COULIBALY Ouezzin Daniel (1909 - 1958)
Avec son ami et compagnon, l'ivoirien Félix Houphouet Boigny, le voltaïque Daniel Ouézzin Coulibaly est un des dirigeants historiques du Rassemblement Démocratique Africain (RDA) des années 1945 à 1958.
Héros de la lutte anticoloniale en Haute-Volta, il était un brillant produit de la célèbre école coloniale William Ponty de Dakar. Mais plus que cela, il compte parmi les plus illustres fils de l'Afrique qui engagèrent avec détermination leur énergie dans la lutte contre l'oppression coloniale et pour l'indépendance des pays africains sous domination française.
Il naquit le 1er juillet 1909 à Pouy, un village du pays bwa, cette région de la colonie française du Haut-Sénégal-Niger qui connaîtra quelques années plus tard une révolte violente des populations contre les exactions du colonisateur, suivie de la répression la plus féroce que le pays ait connue.
Il fit ses cycles primaire et secondaire à Ouagadougou, puis fut admis à l'école normale William Ponty. A sa sortie de cette école en 1928 il fut affecté comme instituteur à Bobo-Dioulasso, puis nommé Directeur de l'école de Banfora où il fut vite remarqué par l'inspecteur d'enseignement primaire de la colonie de Haute-Volta, Monsieur Alfred Dirand. Plus tard, promu Directeur de l'école William Ponty, celui-ci se souvint du brillant instituteur voltaïque, l'appela à ses côtés comme Surveillant Général et le chargea du cours de pédagogie dans ce prestigieux établissement.

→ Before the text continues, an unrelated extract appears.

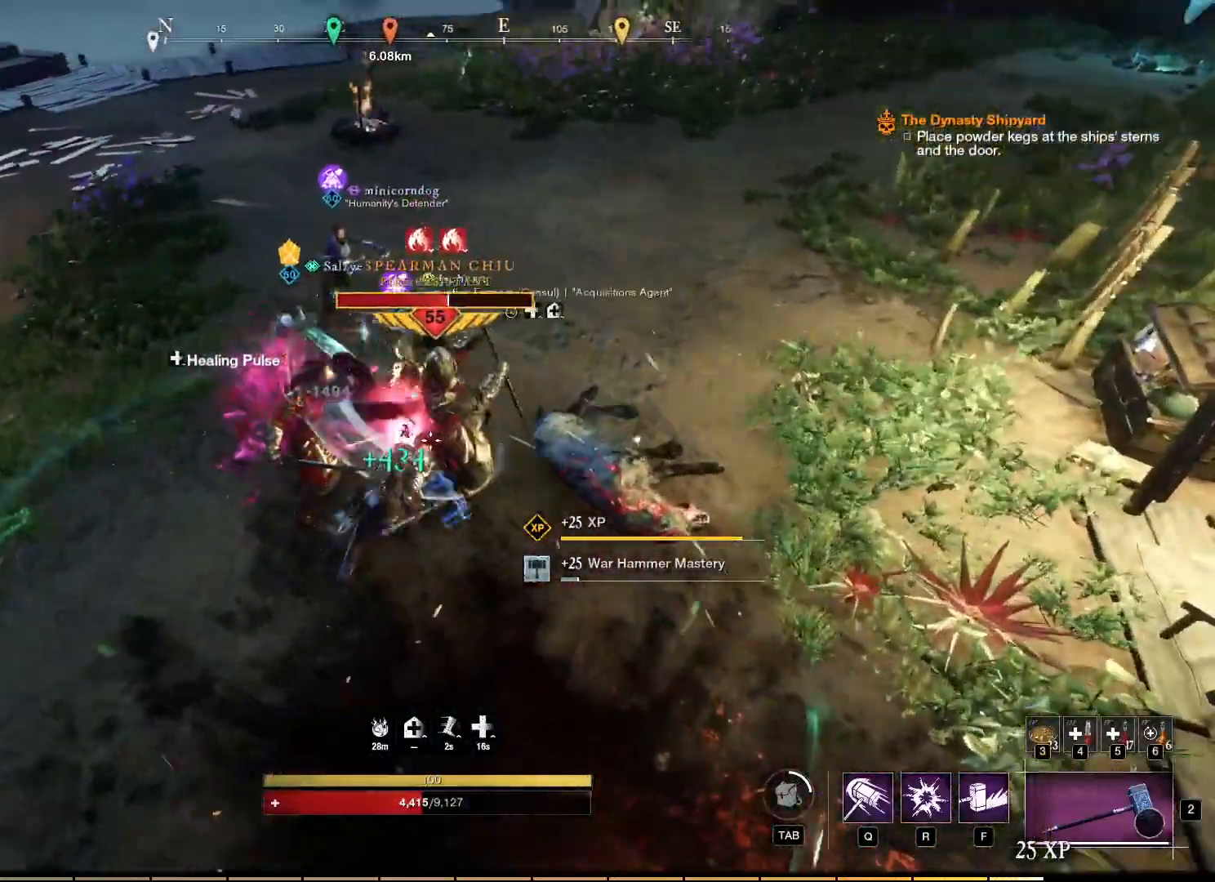
{"keys": [], "mouse": ["right"], "events": [[117, "d", "up"], [167, "mouse_left", "down"], [267, "mouse_left", "up"], [333, "mouse_left", "down"], [433, "mouse_left", "up"]]}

Premier africain de l'empire colonial français à avoir accédé au professorat, Daniel Ouézzin Coulibaly demeura dans ce temple du savoir colonial de 1934 à 1945, encadrant et formant les futurs instituteurs, médecins, pharmaciens, vétérinaires, administrateurs, des générations de cadres africains de l'AEF et de l'AOF. Fier voltaïque, patriote, et africaniste convaincu, il se lança très tôt dans la politique « pour faire rayonner l'option de la décolonisation totale et provoquer l'adhésion massive de la jeunesse à l'idée de l'unité africaine », un combat dont il était conscient de la difficulté. Aussi disait-il en s'adressant à ses jeunes interlocuteurs : « La lutte sera longue. Les anciens disparaîtront. Mais vous serez là, vous les jeunes, pour poursuivre notre tâche ». C'est donc tout naturellement qu'il avait fréquenté assidûment le groupe d'études communistes de l'école William Ponty, animé par des professeurs français.
En 1945, il rencontre Félix Houphouet Boigny, Médecin planteur, Président du Parti Démocratique de la colonie de Côte d'Ivoire à laquelle appartenait encore une partie du territoire de Haute-Volta. Avec lui, Ouézzin Coulibay entreprend une activité militante grandiose « une opération historique qui ne sera jamais égalée en Afrique, ni en ampleur, ni en pénétration idéologique des masses… » selon les propres termes de Félix Houphouet Boigny.
Du 19 au 21 octobre 1946 l'intelligentsia africaine réunie à Bamako, crée le Rassemblement Démocratique Africain (RDA) : Ouézzin est membre de la coordination du parti. Grand tribun des foules, il savait s'adresser aux masses populaires. Pour dénoncer les injustices criantes, il créa le journal « Le démocrate ». Aussi, était-il apprécié partout dans les pays d'Afrique qu'il parcourut : Haute-Volta, Côte d'Ivoire, Guinée, Soudan, Cameroun, Niger, Congo, Nigeria, Ghana, Togo. En 1946, il fut élu Député du territoire de la Haute - Côte d'Ivoire, Conseiller Général en 1951, puis Sénateur de la Côte d'Ivoire. Le 31 mars 1957, sa coalition, le Parti Démocratique Unifié (PDU) formé de la section voltaïque du RDA et du MDV, obtient une majorité à la 3ème Assemblée Territoriale de Haute-Volta.
Aussi en qualité de Vice Président de ce parlement, Daniel Ouézzin Coulibaly constitua-t-il conformément aux décrets d'application de la Loi Cadre, un cabinet présidé par le Gouverneur Yvon Bourges. Mais épuisé par l'intense activité qu'il mena, malade, il s'éteignit le 6 septembre 1958 à l'hôpital Saint-Antoine de Paris, sans avoir vu les indépendances des colonies d'Afrique Noire. Il n'avait pas 50 ans. Il fut inhumé à Bobo-Dioulasso, en République de Haute-Volta. On lui fit des obsèques nationales à Bobo-Dioulasso, à Ouagadougou, à Abidjan en République de Côte d'Ivoire.
L'Afrique venait de perdre un de ses plus dignes fils.